So a few years ago, I remember listening to Dane Cook describe the Nothing Fight and relationships so bad that they are better known as Relation”shits”. I haven’t gotten in relationships that crazy and I am in no way a relationship expert, but I have been through some pretty tough ones.
And here’s the thing. Anytime I have had a break-up, it always ends in severed ties, heaps of tears and (up until recently) me trying to stay invested in the lives of my ex’s.
Funny thing I’ve found about that too? IT NEVER WORKS.
It’s true! And yes, I have had tons of experience on this…being on the losing end with nearly all of my break-ups. It always has turned out that when it’s over, it was my ex who would rather be over and done with it all while I try to piece back together everything that I thought was lost; trying to pry my way back into their hearts.
I suppose that is why I took a three-year hiatus from “love” or serious relationships after my high school boyfriend and I broke up after I came home from my first year of college. I think at the time I used the idea of finding myself as a distraction; an excuse to assure myself that being single would be okay. Break ups are never how they are portrayed in movies…you don’t stay best friends, you can’t stay invested in each other and things are never the way they used to be before you had a taste of what it’s like being together.
It turned out that being alone really wasn’t so bad though. I mean, once I got over the fact that he and I were donzo, I got used to the simple truth that I was free — free to do what I wanted, when I wanted to and not have to worry about the time I got home or if I missed a call. I learned how to take care of myself and put my wants and needs above someone else’s. I learned exactly what I could accomplish on my own.
So imagine the shock I was in, after those three years of being alone, getting into a relationship that would span the exact amount of time I was single. I won’t downplay it because that would be a lie. It was blissful and exciting, crazy and hard all at the same time.
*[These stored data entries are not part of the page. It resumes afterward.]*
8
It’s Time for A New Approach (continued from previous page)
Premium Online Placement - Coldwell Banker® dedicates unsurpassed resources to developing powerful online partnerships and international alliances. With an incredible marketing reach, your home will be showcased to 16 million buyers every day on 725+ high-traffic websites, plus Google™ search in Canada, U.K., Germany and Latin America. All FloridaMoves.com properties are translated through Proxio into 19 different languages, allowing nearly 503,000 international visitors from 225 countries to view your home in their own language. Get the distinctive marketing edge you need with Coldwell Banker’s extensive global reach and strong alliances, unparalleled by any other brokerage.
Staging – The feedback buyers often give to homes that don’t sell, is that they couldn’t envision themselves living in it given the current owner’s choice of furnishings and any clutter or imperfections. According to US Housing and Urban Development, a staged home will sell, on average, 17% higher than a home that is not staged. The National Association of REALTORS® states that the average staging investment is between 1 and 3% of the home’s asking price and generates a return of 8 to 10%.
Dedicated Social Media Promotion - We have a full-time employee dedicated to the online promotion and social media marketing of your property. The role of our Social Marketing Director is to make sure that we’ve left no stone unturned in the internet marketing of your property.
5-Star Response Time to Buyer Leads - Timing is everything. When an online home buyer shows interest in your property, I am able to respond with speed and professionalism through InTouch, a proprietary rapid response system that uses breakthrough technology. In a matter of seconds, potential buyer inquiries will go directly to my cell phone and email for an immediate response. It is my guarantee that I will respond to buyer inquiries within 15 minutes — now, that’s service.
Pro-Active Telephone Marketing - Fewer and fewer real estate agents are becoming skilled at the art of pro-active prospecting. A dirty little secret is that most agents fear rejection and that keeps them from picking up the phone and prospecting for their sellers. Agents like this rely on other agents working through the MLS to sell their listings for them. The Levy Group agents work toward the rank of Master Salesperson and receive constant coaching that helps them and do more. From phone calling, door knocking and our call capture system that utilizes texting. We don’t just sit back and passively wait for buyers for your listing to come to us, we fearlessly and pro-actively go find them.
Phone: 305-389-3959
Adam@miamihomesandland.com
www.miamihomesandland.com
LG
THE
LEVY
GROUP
And when the break up turned bad, I found that I was not on the side I was used to being on — the dumped side (to sum it up, I guess).
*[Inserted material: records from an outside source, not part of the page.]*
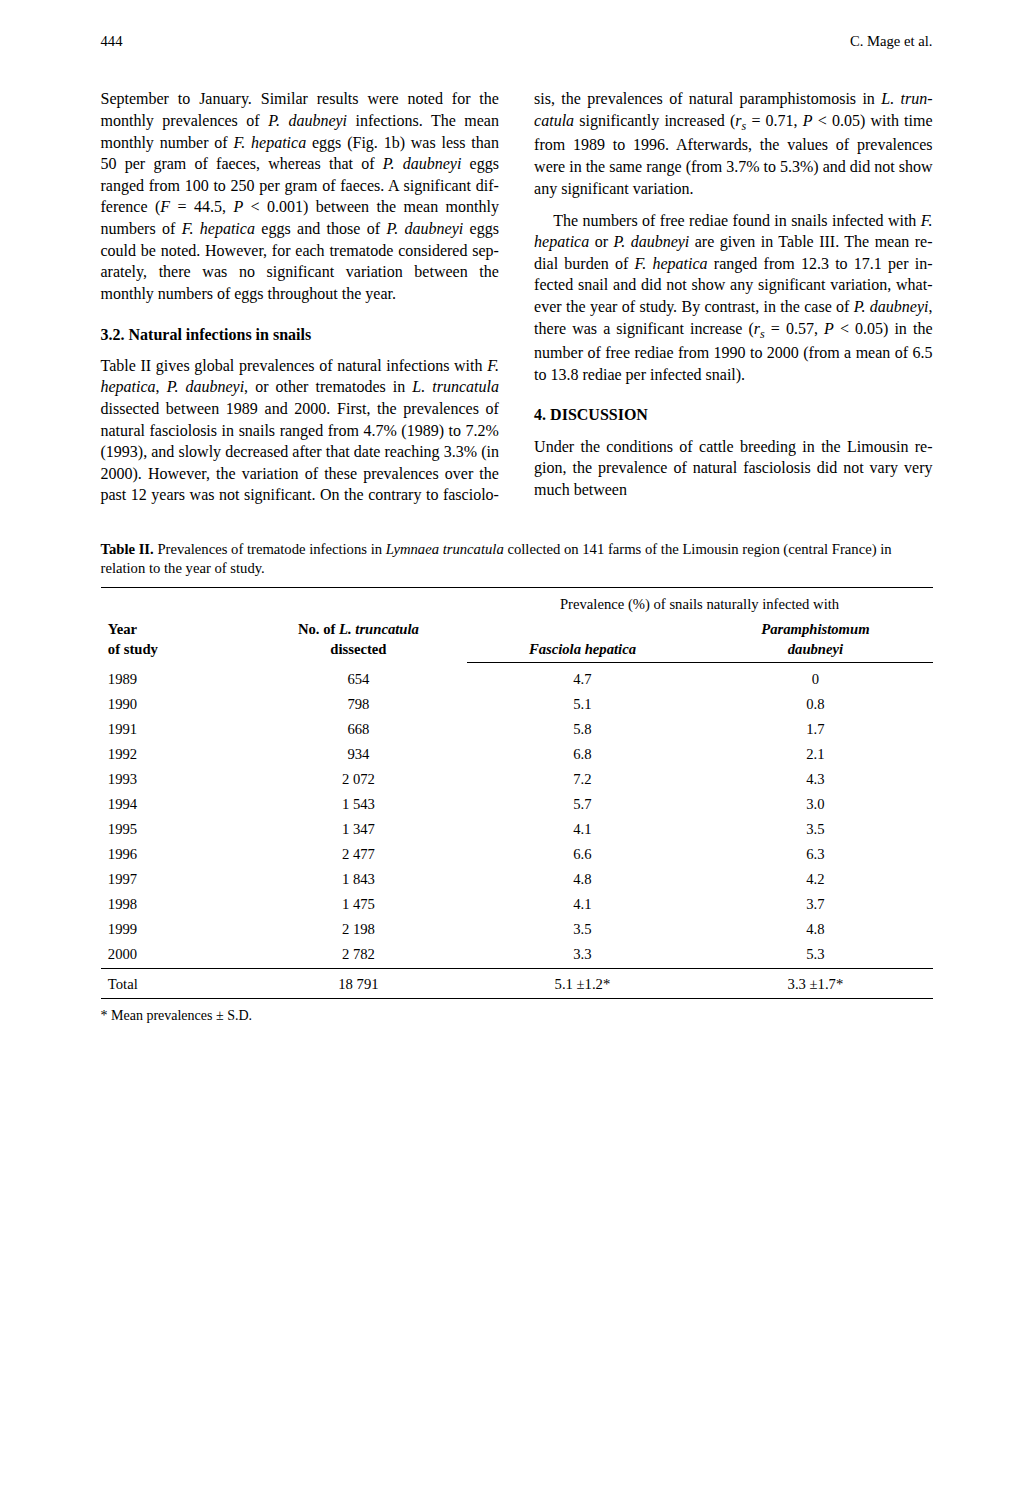444 C. Mage et al.
September to January. Similar results were noted for the monthly prevalences of P. daubneyi infections. The mean monthly number of F. hepatica eggs (Fig. 1b) was less than 50 per gram of faeces, whereas that of P. daubneyi eggs ranged from 100 to 250 per gram of faeces. A significant difference (F = 44.5, P < 0.001) between the mean monthly numbers of F. hepatica eggs and those of P. daubneyi eggs could be noted. However, for each trematode considered separately, there was no significant variation between the monthly numbers of eggs throughout the year.
3.2. Natural infections in snails
Table II gives global prevalences of natural infections with F. hepatica, P. daubneyi, or other trematodes in L. truncatula dissected between 1989 and 2000. First, the prevalences of natural fasciolosis in snails ranged from 4.7% (1989) to 7.2% (1993), and slowly decreased after that date reaching 3.3% (in 2000). However, the variation of these prevalences over the past 12 years was not significant. On the contrary to fasciolosis, the prevalences of natural paramphistomosis in L. truncatula significantly increased (rs = 0.71, P < 0.05) with time from 1989 to 1996. Afterwards, the values of prevalences were in the same range (from 3.7% to 5.3%) and did not show any significant variation.
The numbers of free rediae found in snails infected with F. hepatica or P. daubneyi are given in Table III. The mean redial burden of F. hepatica ranged from 12.3 to 17.1 per infected snail and did not show any significant variation, whatever the year of study. By contrast, in the case of P. daubneyi, there was a significant increase (rs = 0.57, P < 0.05) in the number of free rediae from 1990 to 2000 (from a mean of 6.5 to 13.8 rediae per infected snail).
4. DISCUSSION
Under the conditions of cattle breeding in the Limousin region, the prevalence of natural fasciolosis did not vary very much between
Table II. Prevalences of trematode infections in Lymnaea truncatula collected on 141 farms of the Limousin region (central France) in relation to the year of study.
| Year of study | No. of L. truncatula dissected | Prevalence (%) of snails naturally infected with |
| --- | --- | --- |
| Fasciola hepatica | Paramphistomum daubneyi |
| 1989 | 654 | 4.7 | 0 |
| 1990 | 798 | 5.1 | 0.8 |
| 1991 | 668 | 5.8 | 1.7 |
| 1992 | 934 | 6.8 | 2.1 |
| 1993 | 2 072 | 7.2 | 4.3 |
| 1994 | 1 543 | 5.7 | 3.0 |
| 1995 | 1 347 | 4.1 | 3.5 |
| 1996 | 2 477 | 6.6 | 6.3 |
| 1997 | 1 843 | 4.8 | 4.2 |
| 1998 | 1 475 | 4.1 | 3.7 |
| 1999 | 2 198 | 3.5 | 4.8 |
| 2000 | 2 782 | 3.3 | 5.3 |
| Total | 18 791 | 5.1 ±1.2* | 3.3 ±1.7* |
* Mean prevalences ± S.D.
Since then, I have been on the receiving end of the other person wanting to stay in my life. I’m really getting a taste of my own medicine this time around. He wasn’t ready to be over with it and I can totally relate to that. And it sucks that every time we talk he has to bring up the fact that he thinks about me all the time or he’ll wake up out of a dead sleep thinking that I’m still there. I guess that’s probably why all my other ex’s were so ready for it to be over…it gets to be a tad much.
I still have not figured out what compels us to want to try to mend what we may have had with another person when, clearly, at least one of the parties involved is ready to move on. I also don’t understand why breaking up automatically strikes up fear that the other person will forget about everything that we meant to them. I think that was what scared me for the most part…the idea that someone who had validated my existence would no longer serve that purpose.
I guess the whole point of this one was to maybe let him know that it’s okay to move on. I know how difficult it is when you’re still hung up on all the awesome things we had because I have been there before. I haven’t just woken up and forgotten the laughs and great moments we shared. But I also don’t want to spend my days wondering what could have made it any better or what could have saved our relationship.
And I guess the moral of this is that in the grand scheme of things, staying attached to what you had with someone you’ve lost won’t make your heart heal any faster. Even though it is seems like a constant struggle, moving forward is probably the best band-aid for a broken heart.